Reproduce every line of the listing below exactly.

INFORMATION SUPPLIED below:

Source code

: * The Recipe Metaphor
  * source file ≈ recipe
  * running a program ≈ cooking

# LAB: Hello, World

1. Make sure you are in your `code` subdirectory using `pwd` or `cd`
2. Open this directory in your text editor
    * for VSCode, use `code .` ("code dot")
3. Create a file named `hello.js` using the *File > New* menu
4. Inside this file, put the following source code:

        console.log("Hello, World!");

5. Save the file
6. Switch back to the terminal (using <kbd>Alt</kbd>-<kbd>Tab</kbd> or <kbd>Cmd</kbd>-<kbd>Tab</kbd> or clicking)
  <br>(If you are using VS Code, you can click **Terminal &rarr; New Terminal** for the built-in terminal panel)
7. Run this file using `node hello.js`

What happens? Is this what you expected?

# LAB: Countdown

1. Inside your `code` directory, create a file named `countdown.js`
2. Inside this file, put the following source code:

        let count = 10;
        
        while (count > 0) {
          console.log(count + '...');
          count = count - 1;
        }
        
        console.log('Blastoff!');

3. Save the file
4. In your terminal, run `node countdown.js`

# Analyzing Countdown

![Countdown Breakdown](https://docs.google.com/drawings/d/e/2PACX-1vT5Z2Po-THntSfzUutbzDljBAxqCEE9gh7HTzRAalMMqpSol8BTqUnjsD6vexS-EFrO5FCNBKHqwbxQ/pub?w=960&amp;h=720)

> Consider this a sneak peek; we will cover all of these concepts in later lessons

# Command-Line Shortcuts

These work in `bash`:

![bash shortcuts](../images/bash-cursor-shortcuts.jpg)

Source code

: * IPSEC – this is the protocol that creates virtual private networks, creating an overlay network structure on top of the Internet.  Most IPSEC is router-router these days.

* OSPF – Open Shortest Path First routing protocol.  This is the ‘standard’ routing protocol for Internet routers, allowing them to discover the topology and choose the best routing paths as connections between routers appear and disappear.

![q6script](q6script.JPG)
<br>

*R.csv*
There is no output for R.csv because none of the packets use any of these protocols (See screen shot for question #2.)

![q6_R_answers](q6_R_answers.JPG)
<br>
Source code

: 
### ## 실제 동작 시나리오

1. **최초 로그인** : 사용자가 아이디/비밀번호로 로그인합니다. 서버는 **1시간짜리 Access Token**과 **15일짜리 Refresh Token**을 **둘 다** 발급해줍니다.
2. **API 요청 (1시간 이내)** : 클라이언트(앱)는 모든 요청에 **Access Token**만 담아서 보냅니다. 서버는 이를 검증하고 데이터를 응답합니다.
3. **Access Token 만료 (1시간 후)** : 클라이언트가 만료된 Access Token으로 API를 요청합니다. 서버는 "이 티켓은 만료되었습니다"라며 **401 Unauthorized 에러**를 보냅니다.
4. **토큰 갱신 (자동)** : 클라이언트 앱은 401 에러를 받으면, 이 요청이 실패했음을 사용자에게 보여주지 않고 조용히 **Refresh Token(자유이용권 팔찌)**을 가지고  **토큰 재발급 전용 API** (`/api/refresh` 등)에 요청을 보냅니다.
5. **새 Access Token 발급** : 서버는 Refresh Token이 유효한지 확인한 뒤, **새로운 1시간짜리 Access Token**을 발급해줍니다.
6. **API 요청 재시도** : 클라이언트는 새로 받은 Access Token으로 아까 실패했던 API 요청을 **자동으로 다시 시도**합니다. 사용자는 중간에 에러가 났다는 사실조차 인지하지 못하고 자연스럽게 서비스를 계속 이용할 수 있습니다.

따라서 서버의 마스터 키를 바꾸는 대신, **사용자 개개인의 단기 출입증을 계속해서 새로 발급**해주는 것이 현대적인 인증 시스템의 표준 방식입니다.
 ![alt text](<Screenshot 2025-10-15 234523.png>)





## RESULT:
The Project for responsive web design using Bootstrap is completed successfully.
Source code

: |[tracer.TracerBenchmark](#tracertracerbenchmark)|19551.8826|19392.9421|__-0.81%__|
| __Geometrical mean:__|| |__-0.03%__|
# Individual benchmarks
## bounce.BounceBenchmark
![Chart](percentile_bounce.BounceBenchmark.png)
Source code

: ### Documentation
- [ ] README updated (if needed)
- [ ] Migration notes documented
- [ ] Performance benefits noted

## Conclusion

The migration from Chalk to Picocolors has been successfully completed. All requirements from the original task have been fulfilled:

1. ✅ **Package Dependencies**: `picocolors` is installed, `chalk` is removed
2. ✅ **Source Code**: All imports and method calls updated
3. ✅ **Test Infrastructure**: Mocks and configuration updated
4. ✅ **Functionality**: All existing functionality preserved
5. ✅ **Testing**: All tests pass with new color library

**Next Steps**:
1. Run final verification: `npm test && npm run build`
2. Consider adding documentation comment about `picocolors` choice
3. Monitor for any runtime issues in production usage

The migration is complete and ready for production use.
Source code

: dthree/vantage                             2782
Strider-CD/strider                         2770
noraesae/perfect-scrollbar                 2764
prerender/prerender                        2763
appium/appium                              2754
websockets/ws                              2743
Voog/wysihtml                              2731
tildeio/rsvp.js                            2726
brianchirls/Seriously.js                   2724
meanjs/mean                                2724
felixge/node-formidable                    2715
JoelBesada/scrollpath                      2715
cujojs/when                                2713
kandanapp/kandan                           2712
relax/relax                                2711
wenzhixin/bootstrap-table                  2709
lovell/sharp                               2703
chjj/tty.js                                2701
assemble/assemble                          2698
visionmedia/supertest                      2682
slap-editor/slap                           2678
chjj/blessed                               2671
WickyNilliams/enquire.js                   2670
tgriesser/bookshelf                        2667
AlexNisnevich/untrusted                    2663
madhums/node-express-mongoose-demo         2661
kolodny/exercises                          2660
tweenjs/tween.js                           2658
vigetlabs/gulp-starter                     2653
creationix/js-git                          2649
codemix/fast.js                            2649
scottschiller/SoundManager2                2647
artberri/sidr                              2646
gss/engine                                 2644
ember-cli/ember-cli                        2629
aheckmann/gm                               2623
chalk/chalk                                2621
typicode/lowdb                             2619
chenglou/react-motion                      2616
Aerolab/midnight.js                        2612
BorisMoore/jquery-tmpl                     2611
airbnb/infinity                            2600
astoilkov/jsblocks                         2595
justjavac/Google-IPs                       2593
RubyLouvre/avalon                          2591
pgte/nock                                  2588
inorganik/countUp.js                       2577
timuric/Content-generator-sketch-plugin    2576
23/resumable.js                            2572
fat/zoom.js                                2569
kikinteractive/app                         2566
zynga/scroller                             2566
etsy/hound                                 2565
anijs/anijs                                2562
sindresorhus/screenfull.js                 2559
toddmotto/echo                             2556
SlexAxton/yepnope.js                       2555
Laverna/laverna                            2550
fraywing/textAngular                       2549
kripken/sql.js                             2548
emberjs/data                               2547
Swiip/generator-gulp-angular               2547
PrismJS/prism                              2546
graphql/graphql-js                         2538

End of INFORMATION SUPPLIED.

> _SOLVED EXERCISE_:
Source code

: * The Recipe Metaphor
  * source file ≈ recipe
  * running a program ≈ cooking

# LAB: Hello, World

1. Make sure you are in your `code` subdirectory using `pwd` or `cd`
2. Open this directory in your text editor
    * for VSCode, use `code .` ("code dot")
3. Create a file named `hello.js` using the *File > New* menu
4. Inside this file, put the following source code:

        console.log("Hello, World!");

5. Save the file
6. Switch back to the terminal (using <kbd>Alt</kbd>-<kbd>Tab</kbd> or <kbd>Cmd</kbd>-<kbd>Tab</kbd> or clicking)
  <br>(If you are using VS Code, you can click **Terminal &rarr; New Terminal** for the built-in terminal panel)
7. Run this file using `node hello.js`

What happens? Is this what you expected?

# LAB: Countdown

1. Inside your `code` directory, create a file named `countdown.js`
2. Inside this file, put the following source code:

        let count = 10;
        
        while (count > 0) {
          console.log(count + '...');
          count = count - 1;
        }
        
        console.log('Blastoff!');

3. Save the file
4. In your terminal, run `node countdown.js`

# Analyzing Countdown

![Countdown Breakdown](https://docs.google.com/drawings/d/e/2PACX-1vT5Z2Po-THntSfzUutbzDljBAxqCEE9gh7HTzRAalMMqpSol8BTqUnjsD6vexS-EFrO5FCNBKHqwbxQ/pub?w=960&amp;h=720)

> Consider this a sneak peek; we will cover all of these concepts in later lessons

# Command-Line Shortcuts

These work in `bash`:

![bash shortcuts](../images/bash-cursor-shortcuts.jpg)

Source code

: * IPSEC – this is the protocol that creates virtual private networks, creating an overlay network structure on top of the Internet.  Most IPSEC is router-router these days.

* OSPF – Open Shortest Path First routing protocol.  This is the ‘standard’ routing protocol for Internet routers, allowing them to discover the topology and choose the best routing paths as connections between routers appear and disappear.

![q6script](q6script.JPG)
<br>

*R.csv*
There is no output for R.csv because none of the packets use any of these protocols (See screen shot for question #2.)

![q6_R_answers](q6_R_answers.JPG)
<br>
Source code

: 
### ## 실제 동작 시나리오

1. **최초 로그인** : 사용자가 아이디/비밀번호로 로그인합니다. 서버는 **1시간짜리 Access Token**과 **15일짜리 Refresh Token**을 **둘 다** 발급해줍니다.
2. **API 요청 (1시간 이내)** : 클라이언트(앱)는 모든 요청에 **Access Token**만 담아서 보냅니다. 서버는 이를 검증하고 데이터를 응답합니다.
3. **Access Token 만료 (1시간 후)** : 클라이언트가 만료된 Access Token으로 API를 요청합니다. 서버는 "이 티켓은 만료되었습니다"라며 **401 Unauthorized 에러**를 보냅니다.
4. **토큰 갱신 (자동)** : 클라이언트 앱은 401 에러를 받으면, 이 요청이 실패했음을 사용자에게 보여주지 않고 조용히 **Refresh Token(자유이용권 팔찌)**을 가지고  **토큰 재발급 전용 API** (`/api/refresh` 등)에 요청을 보냅니다.
5. **새 Access Token 발급** : 서버는 Refresh Token이 유효한지 확인한 뒤, **새로운 1시간짜리 Access Token**을 발급해줍니다.
6. **API 요청 재시도** : 클라이언트는 새로 받은 Access Token으로 아까 실패했던 API 요청을 **자동으로 다시 시도**합니다. 사용자는 중간에 에러가 났다는 사실조차 인지하지 못하고 자연스럽게 서비스를 계속 이용할 수 있습니다.

따라서 서버의 마스터 키를 바꾸는 대신, **사용자 개개인의 단기 출입증을 계속해서 새로 발급**해주는 것이 현대적인 인증 시스템의 표준 방식입니다.
 ![alt text](<Screenshot 2025-10-15 234523.png>)





## RESULT:
The Project for responsive web design using Bootstrap is completed successfully.
Source code

: |[tracer.TracerBenchmark](#tracertracerbenchmark)|19551.8826|19392.9421|__-0.81%__|
| __Geometrical mean:__|| |__-0.03%__|
# Individual benchmarks
## bounce.BounceBenchmark
![Chart](percentile_bounce.BounceBenchmark.png)
Source code

: ### Documentation
- [ ] README updated (if needed)
- [ ] Migration notes documented
- [ ] Performance benefits noted

## Conclusion

The migration from Chalk to Picocolors has been successfully completed. All requirements from the original task have been fulfilled:

1. ✅ **Package Dependencies**: `picocolors` is installed, `chalk` is removed
2. ✅ **Source Code**: All imports and method calls updated
3. ✅ **Test Infrastructure**: Mocks and configuration updated
4. ✅ **Functionality**: All existing functionality preserved
5. ✅ **Testing**: All tests pass with new color library

**Next Steps**:
1. Run final verification: `npm test && npm run build`
2. Consider adding documentation comment about `picocolors` choice
3. Monitor for any runtime issues in production usage

The migration is complete and ready for production use.
Source code

: dthree/vantage                             2782
Strider-CD/strider                         2770
noraesae/perfect-scrollbar                 2764
prerender/prerender                        2763
appium/appium                              2754
websockets/ws                              2743
Voog/wysihtml                              2731
tildeio/rsvp.js                            2726
brianchirls/Seriously.js                   2724
meanjs/mean                                2724
felixge/node-formidable                    2715
JoelBesada/scrollpath                      2715
cujojs/when                                2713
kandanapp/kandan                           2712
relax/relax                                2711
wenzhixin/bootstrap-table                  2709
lovell/sharp                               2703
chjj/tty.js                                2701
assemble/assemble                          2698
visionmedia/supertest                      2682
slap-editor/slap                           2678
chjj/blessed                               2671
WickyNilliams/enquire.js                   2670
tgriesser/bookshelf                        2667
AlexNisnevich/untrusted                    2663
madhums/node-express-mongoose-demo         2661
kolodny/exercises                          2660
tweenjs/tween.js                           2658
vigetlabs/gulp-starter                     2653
creationix/js-git                          2649
codemix/fast.js                            2649
scottschiller/SoundManager2                2647
artberri/sidr                              2646
gss/engine                                 2644
ember-cli/ember-cli                        2629
aheckmann/gm                               2623
chalk/chalk                                2621
typicode/lowdb                             2619
chenglou/react-motion                      2616
Aerolab/midnight.js                        2612
BorisMoore/jquery-tmpl                     2611
airbnb/infinity                            2600
astoilkov/jsblocks                         2595
justjavac/Google-IPs                       2593
RubyLouvre/avalon                          2591
pgte/nock                                  2588
inorganik/countUp.js                       2577
timuric/Content-generator-sketch-plugin    2576
23/resumable.js                            2572
fat/zoom.js                                2569
kikinteractive/app                         2566
zynga/scroller                             2566
etsy/hound                                 2565
anijs/anijs                                2562
sindresorhus/screenfull.js                 2559
toddmotto/echo                             2556
SlexAxton/yepnope.js                       2555
Laverna/laverna                            2550
fraywing/textAngular                       2549
kripken/sql.js                             2548
emberjs/data                               2547
Swiip/generator-gulp-angular               2547
PrismJS/prism                              2546
graphql/graphql-js                         2538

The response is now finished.